Closed-ended DNA & Protelomerases

Closed-ended DNA and the protelomerases that create them are enabling new approaches to gene delivery, genome editing, and therapeutic vector manufacturing. New England Biolabs’ EnClose™ product line offers a selection of protelomerases, including EnClose TelA Protelomerase, and the EnClose Cell-free dbDNA™ Synthesis Kit.

Closed-ended DNA

As increasing biological therapeutics become a prominent reality, in particular mRNA therapeutics, adeno-associated viral (AAV) vectors, lentiviral (LV) vectors and DNA-based gene therapies, successful production hinges upon high-quality DNA starting materials. Closed-ended DNA is a class of emerging vector technologies that exhibits significant advantages over traditional plasmid vectors propagated through bacterial systems, mainly:

• Superior stability (e.g. from exonucleases) from covalently closed ends
• Greater structural stability as linear molecules (e.g. free of stress from supercoiling)
• Ability to be produced via cell-free methods, reducing production time
• No need for immunogenic prokaryotic sequence carryover

These vectors, also commonly called linear covalently closed (LCC) DNA, such as dbDNA™ (Doggybone™ DNA), enable the production of therapeutics with reduced safety risks (i.e. no immunogenic antibiotic resistance genes, plasmid backbones, or elements that could increase the risk of horizontal gene transfer). LCC vectors also reduce the risk of chromosomal integration as the hairpin ends effectively introduce chromosomal breaks that trigger apoptosis.

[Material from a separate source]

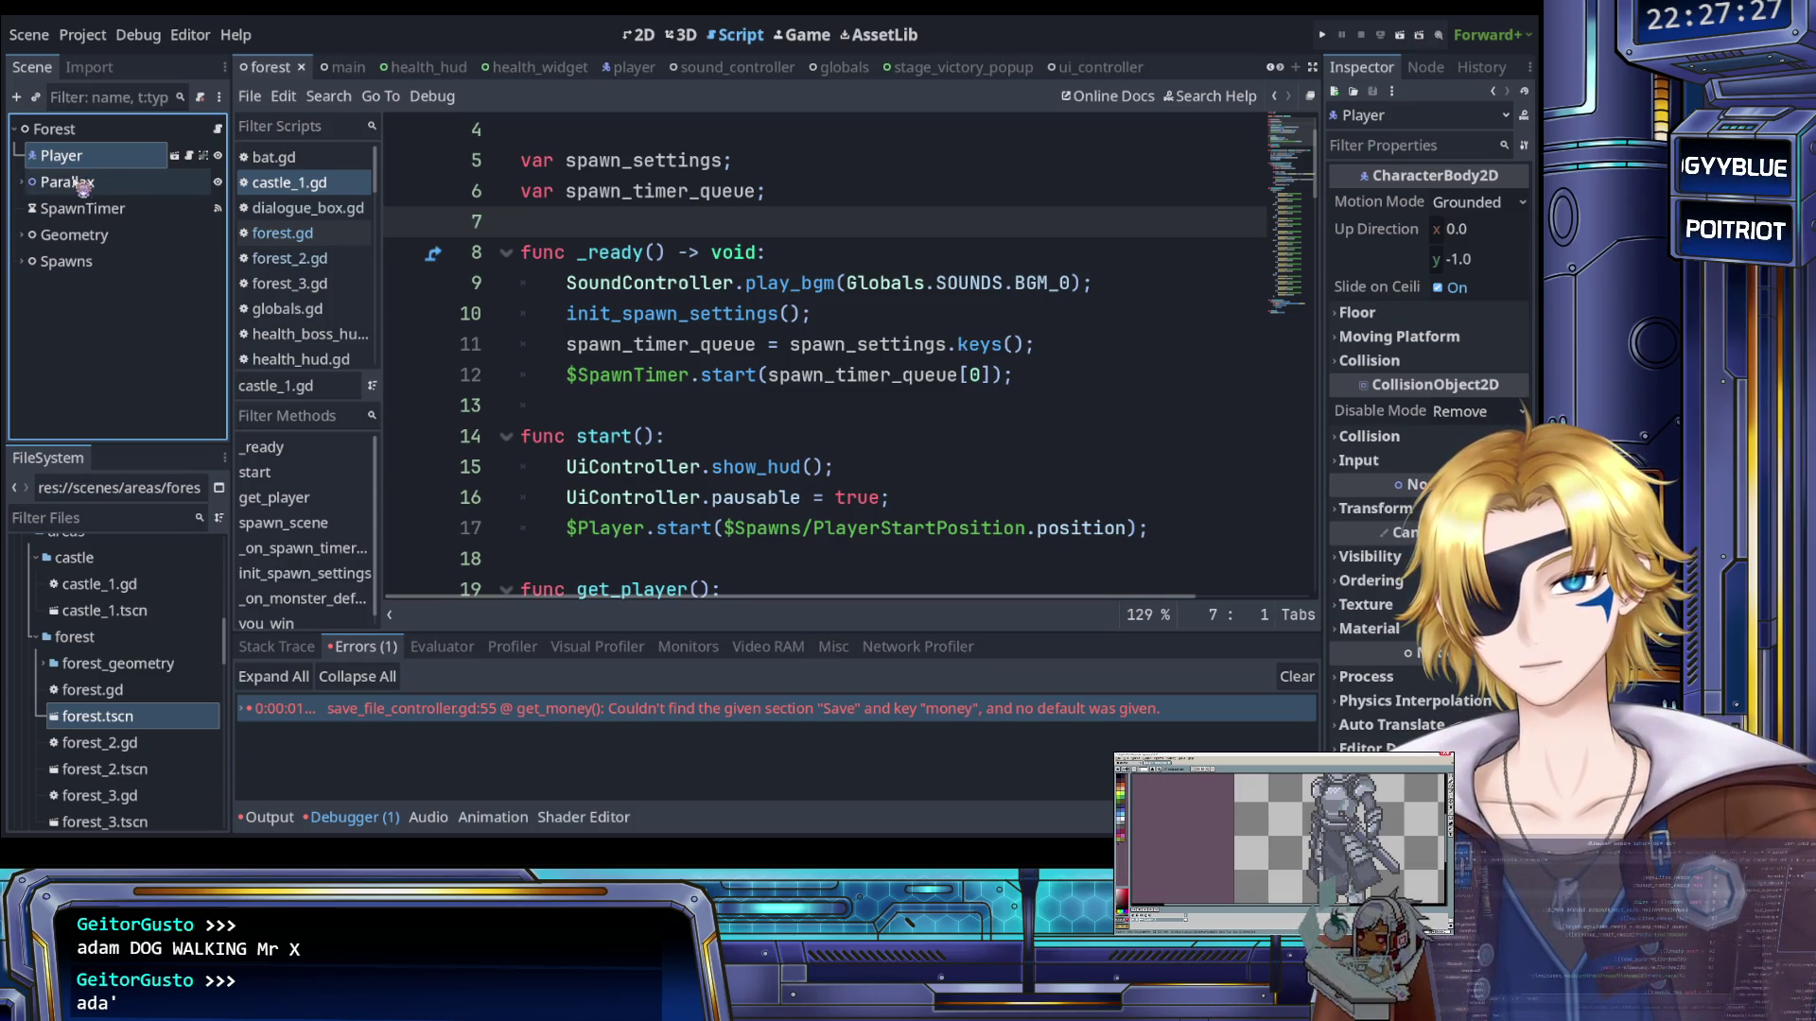
pyautogui.keyDown('ctrl'); pyautogui.click(95, 183); pyautogui.keyUp('ctrl')
pyautogui.keyDown('ctrl'); pyautogui.click(95, 209); pyautogui.keyUp('ctrl')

In addition to these benefits, closed-ended DNA impart improved efficacy to many downstream applications. For example, the covalently closed ends inhibit non-homologous end joining (NHEJ) thus bolstering homology-directed repair (HDR) in gene editing applications. In AAV production, the flexible nature of closed-ended DNA production allows for fine tuning to improve transgene loading and expression.

The key enzymatic modality enabling the creation of these novel vectors is that of telomere resolvases otherwise known as protelomerases.

Protelomerases

Protelomerases, or telomere resolvases, are unique enzymes which aid in the maintenance of linear DNA chromosomes in some bacteriophages and bacterial species. The enzyme introduces a double-strand break at a specific site, and then closes these ends via hairpin formation.

The first telomere resolvase reported was that of the N15 bacteriophage (and around the same time poxvirus) – which harnesses a unique linear, covalently closed prophage – a prokaryotic telomerase (protelomerase) able to rescue the unique prophage from circularization through replication. These enzymes are now known to introduce strand breakage through a mechanism similar to tyrosine recombinases, and select for hairpin formation through structural manipulations like underwinding and "out-of-plane" bending of the substrate prior to cleavage.

By incorporating the recognition sequences unique to these enzymes into synthetic constructs, the enzymatic activity of protelomerases can be exploited to generate LCC DNA vectors such as those discussed above.